Transcribed page contents:
※ ※ ※

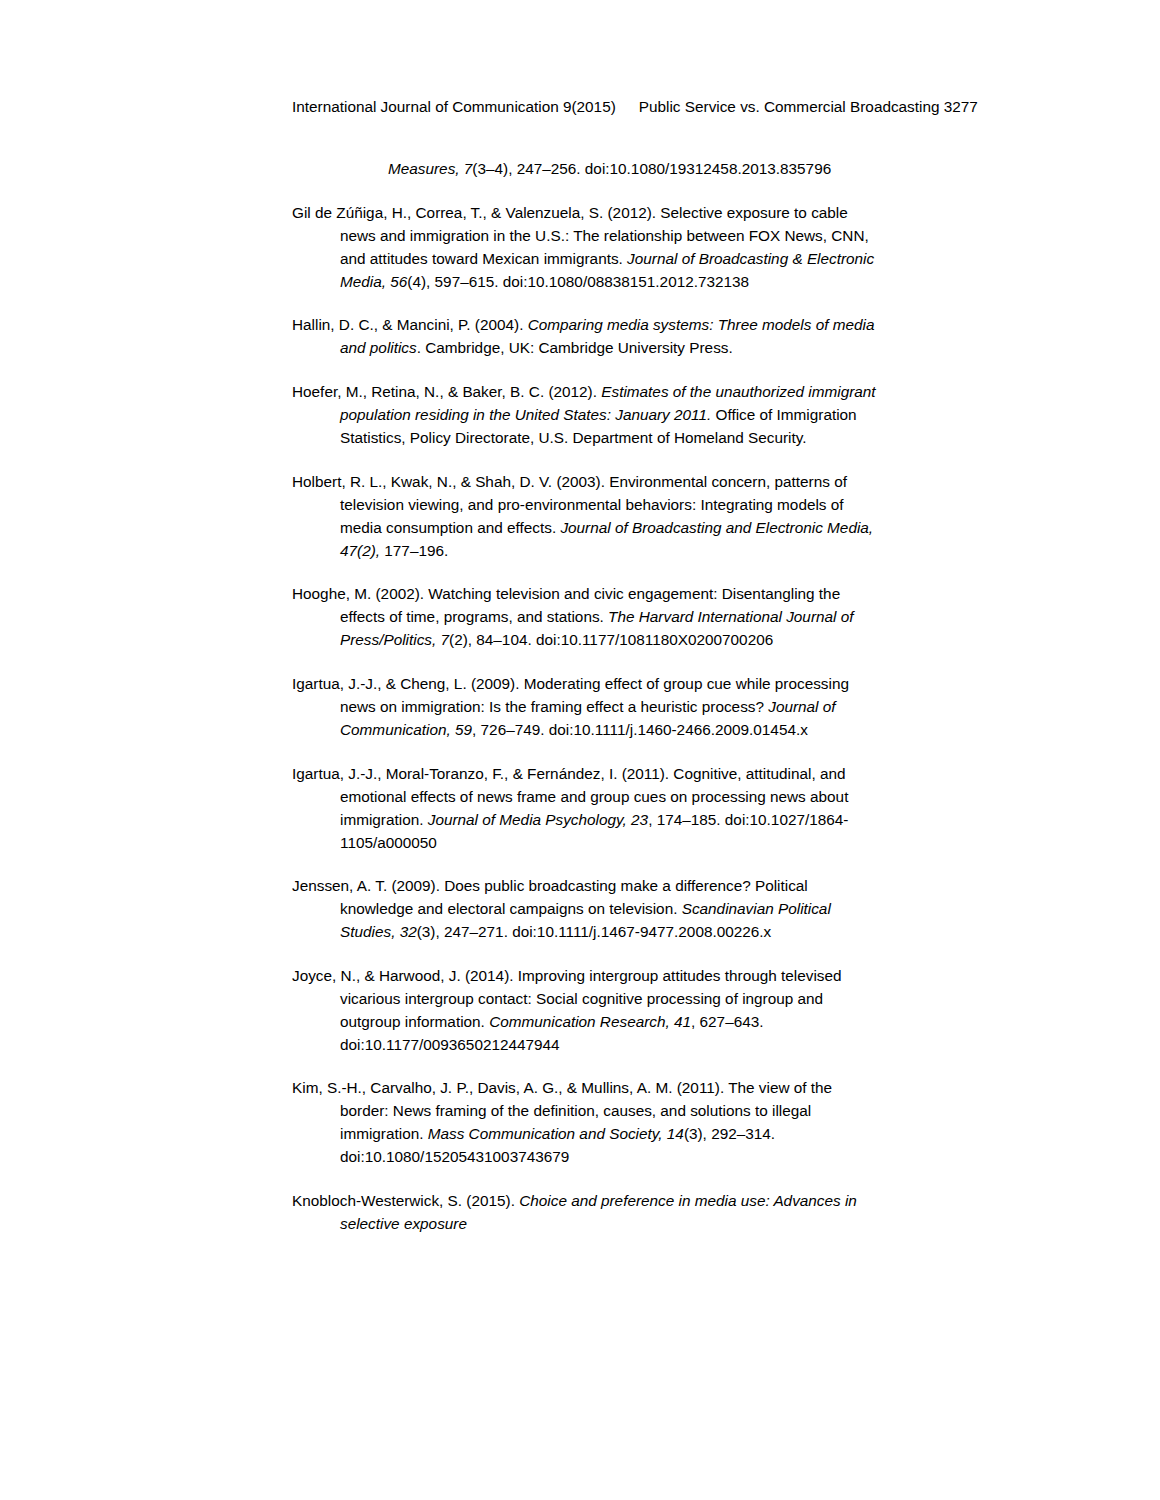International Journal of Communication 9(2015) Public Service vs. Commercial Broadcasting 3277
Measures, 7(3–4), 247–256. doi:10.1080/19312458.2013.835796
Gil de Zúñiga, H., Correa, T., & Valenzuela, S. (2012). Selective exposure to cable news and immigration in the U.S.: The relationship between FOX News, CNN, and attitudes toward Mexican immigrants. Journal of Broadcasting & Electronic Media, 56(4), 597–615. doi:10.1080/08838151.2012.732138
Hallin, D. C., & Mancini, P. (2004). Comparing media systems: Three models of media and politics. Cambridge, UK: Cambridge University Press.
Hoefer, M., Retina, N., & Baker, B. C. (2012). Estimates of the unauthorized immigrant population residing in the United States: January 2011. Office of Immigration Statistics, Policy Directorate, U.S. Department of Homeland Security.
Holbert, R. L., Kwak, N., & Shah, D. V. (2003). Environmental concern, patterns of television viewing, and pro-environmental behaviors: Integrating models of media consumption and effects. Journal of Broadcasting and Electronic Media, 47(2), 177–196.
Hooghe, M. (2002). Watching television and civic engagement: Disentangling the effects of time, programs, and stations. The Harvard International Journal of Press/Politics, 7(2), 84–104. doi:10.1177/1081180X0200700206
Igartua, J.-J., & Cheng, L. (2009). Moderating effect of group cue while processing news on immigration: Is the framing effect a heuristic process? Journal of Communication, 59, 726–749. doi:10.1111/j.1460-2466.2009.01454.x
Igartua, J.-J., Moral-Toranzo, F., & Fernández, I. (2011). Cognitive, attitudinal, and emotional effects of news frame and group cues on processing news about immigration. Journal of Media Psychology, 23, 174–185. doi:10.1027/1864-1105/a000050
Jenssen, A. T. (2009). Does public broadcasting make a difference? Political knowledge and electoral campaigns on television. Scandinavian Political Studies, 32(3), 247–271. doi:10.1111/j.1467-9477.2008.00226.x
Joyce, N., & Harwood, J. (2014). Improving intergroup attitudes through televised vicarious intergroup contact: Social cognitive processing of ingroup and outgroup information. Communication Research, 41, 627–643. doi:10.1177/0093650212447944
Kim, S.-H., Carvalho, J. P., Davis, A. G., & Mullins, A. M. (2011). The view of the border: News framing of the definition, causes, and solutions to illegal immigration. Mass Communication and Society, 14(3), 292–314. doi:10.1080/15205431003743679
Knobloch-Westerwick, S. (2015). Choice and preference in media use: Advances in selective exposure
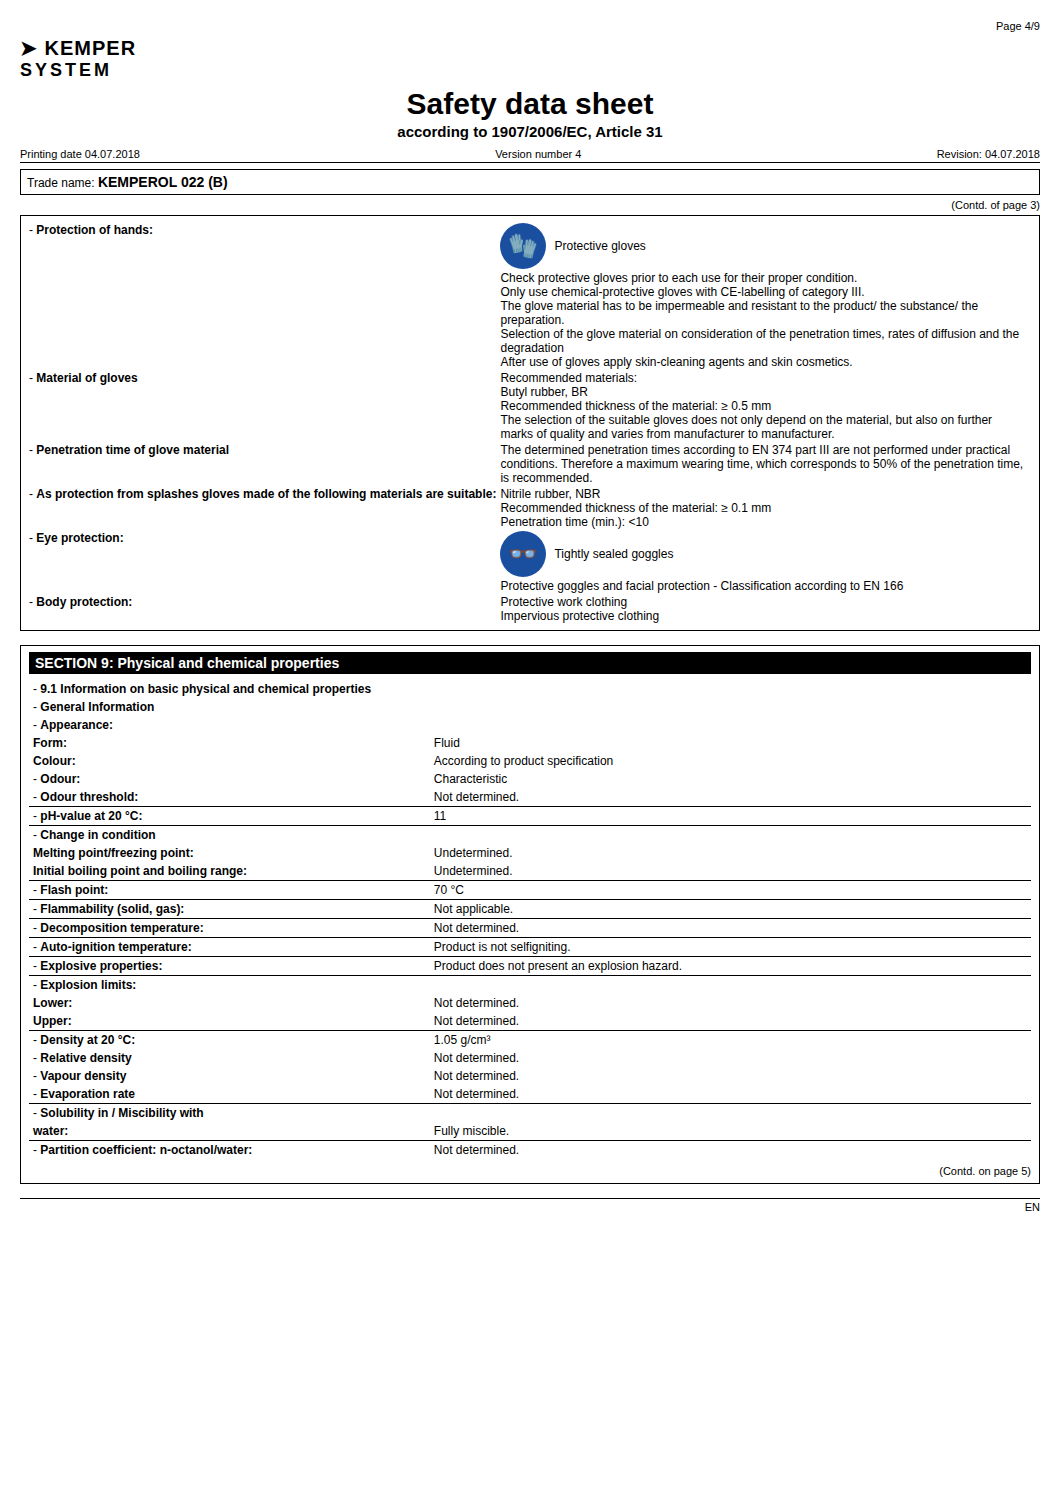Page 4/9
➤ KEMPER
SYSTEM
Safety data sheet
according to 1907/2006/EC, Article 31
Printing date 04.07.2018
Version number 4
Revision: 04.07.2018
Trade name: KEMPEROL 022 (B)
(Contd. of page 3)
| - Protection of hands: | Protective gloves |
| | Check protective gloves prior to each use for their proper condition. Only use chemical-protective gloves with CE-labelling of category III. The glove material has to be impermeable and resistant to the product/ the substance/ the preparation. Selection of the glove material on consideration of the penetration times, rates of diffusion and the degradation After use of gloves apply skin-cleaning agents and skin cosmetics. |
| - Material of gloves | Recommended materials: Butyl rubber, BR Recommended thickness of the material: ≥ 0.5 mm The selection of the suitable gloves does not only depend on the material, but also on further marks of quality and varies from manufacturer to manufacturer. |
| - Penetration time of glove material | The determined penetration times according to EN 374 part III are not performed under practical conditions. Therefore a maximum wearing time, which corresponds to 50% of the penetration time, is recommended. |
| - As protection from splashes gloves made of the following materials are suitable: | Nitrile rubber, NBR Recommended thickness of the material: ≥ 0.1 mm Penetration time (min.): <10 |
| - Eye protection: | Tightly sealed goggles |
| | Protective goggles and facial protection - Classification according to EN 166 |
| - Body protection: | Protective work clothing Impervious protective clothing |
SECTION 9: Physical and chemical properties
| - 9.1 Information on basic physical and chemical properties | |
| - General Information | |
| - Appearance: | |
| Form: | Fluid |
| Colour: | According to product specification |
| - Odour: | Characteristic |
| - Odour threshold: | Not determined. |
| - pH-value at 20 °C: | 11 |
| - Change in condition | |
| Melting point/freezing point: | Undetermined. |
| Initial boiling point and boiling range: | Undetermined. |
| - Flash point: | 70 °C |
| - Flammability (solid, gas): | Not applicable. |
| - Decomposition temperature: | Not determined. |
| - Auto-ignition temperature: | Product is not selfigniting. |
| - Explosive properties: | Product does not present an explosion hazard. |
| - Explosion limits: | |
| Lower: | Not determined. |
| Upper: | Not determined. |
| - Density at 20 °C: | 1.05 g/cm³ |
| - Relative density | Not determined. |
| - Vapour density | Not determined. |
| - Evaporation rate | Not determined. |
| - Solubility in / Miscibility with | |
| water: | Fully miscible. |
| - Partition coefficient: n-octanol/water: | Not determined. |
(Contd. on page 5)
EN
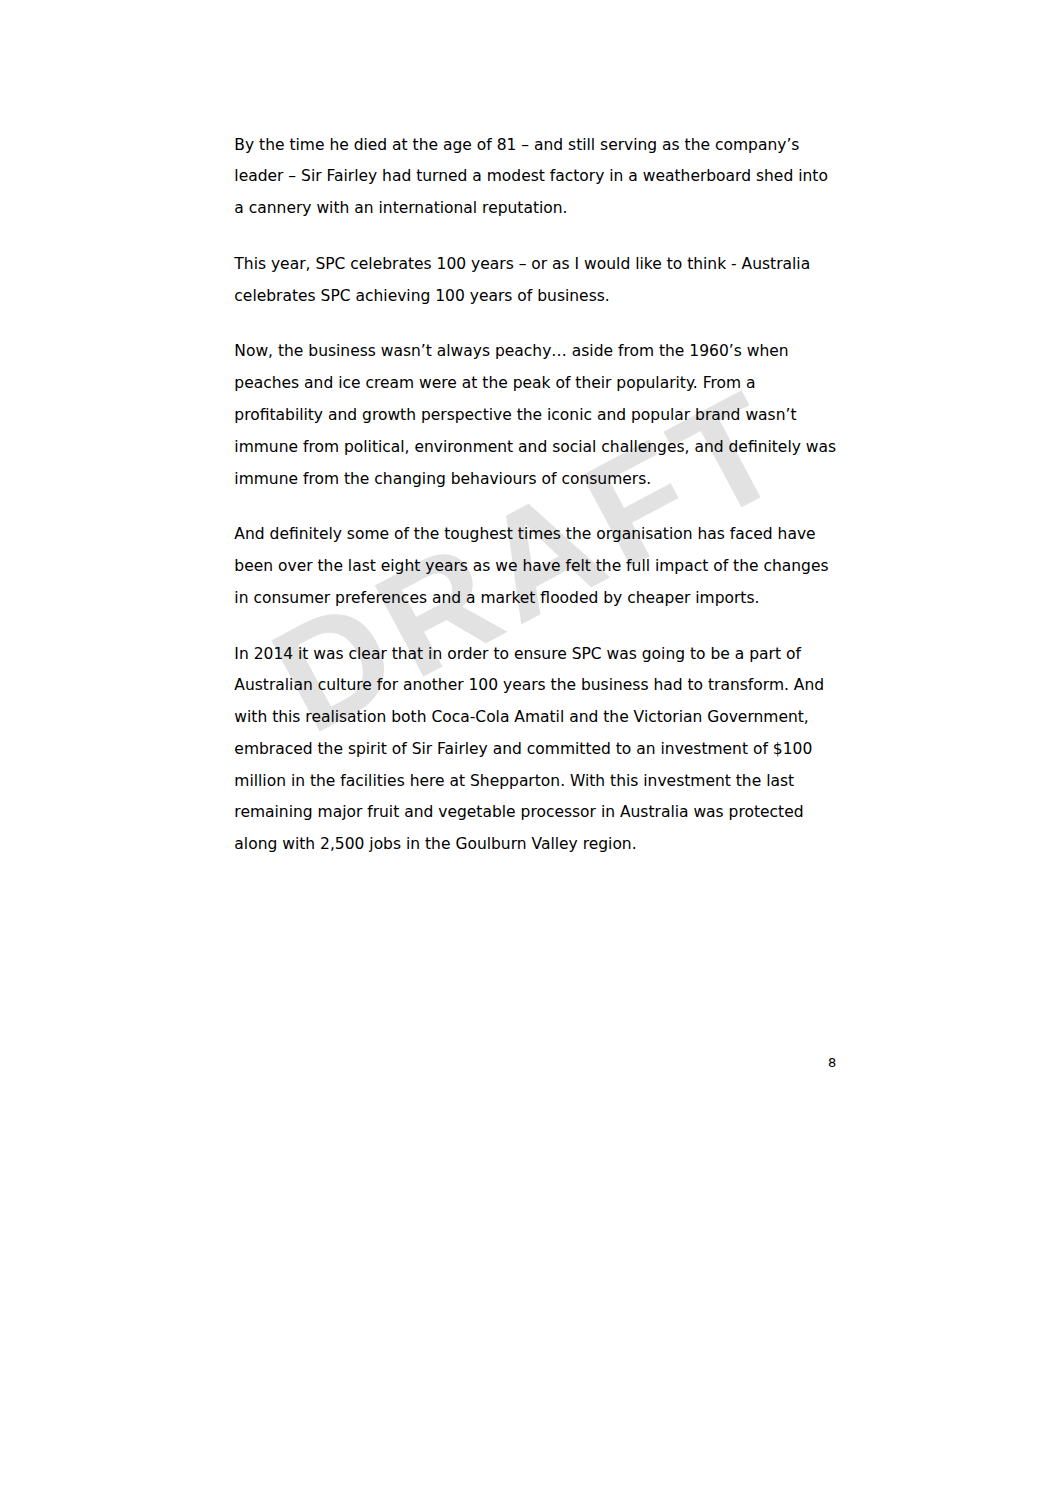DRAFT
By the time he died at the age of 81 – and still serving as the company’s leader – Sir Fairley had turned a modest factory in a weatherboard shed into a cannery with an international reputation.
This year, SPC celebrates 100 years – or as I would like to think - Australia celebrates SPC achieving 100 years of business.
Now, the business wasn’t always peachy… aside from the 1960’s when peaches and ice cream were at the peak of their popularity. From a profitability and growth perspective the iconic and popular brand wasn’t immune from political, environment and social challenges, and definitely was immune from the changing behaviours of consumers.
And definitely some of the toughest times the organisation has faced have been over the last eight years as we have felt the full impact of the changes in consumer preferences and a market flooded by cheaper imports.
In 2014 it was clear that in order to ensure SPC was going to be a part of Australian culture for another 100 years the business had to transform. And with this realisation both Coca-Cola Amatil and the Victorian Government, embraced the spirit of Sir Fairley and committed to an investment of $100 million in the facilities here at Shepparton. With this investment the last remaining major fruit and vegetable processor in Australia was protected along with 2,500 jobs in the Goulburn Valley region.
8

※ ※ ※

Return, word for word, the lines of the data above from the line with "is recommended. |" through the line with "range: | Undetermined. |", inclusive.

Answer for this exercise →
| - Penetration time of glove material | The determined penetration times according to EN 374 part III are not performed under practical conditions. Therefore a maximum wearing time, which corresponds to 50% of the penetration time, is recommended. |
| - As protection from splashes gloves made of the following materials are suitable: | Nitrile rubber, NBR Recommended thickness of the material: ≥ 0.1 mm Penetration time (min.): <10 |
| - Eye protection: | Tightly sealed goggles |
| | Protective goggles and facial protection - Classification according to EN 166 |
| - Body protection: | Protective work clothing Impervious protective clothing |
SECTION 9: Physical and chemical properties
| - 9.1 Information on basic physical and chemical properties | |
| - General Information | |
| - Appearance: | |
| Form: | Fluid |
| Colour: | According to product specification |
| - Odour: | Characteristic |
| - Odour threshold: | Not determined. |
| - pH-value at 20 °C: | 11 |
| - Change in condition | |
| Melting point/freezing point: | Undetermined. |
| Initial boiling point and boiling range: | Undetermined. |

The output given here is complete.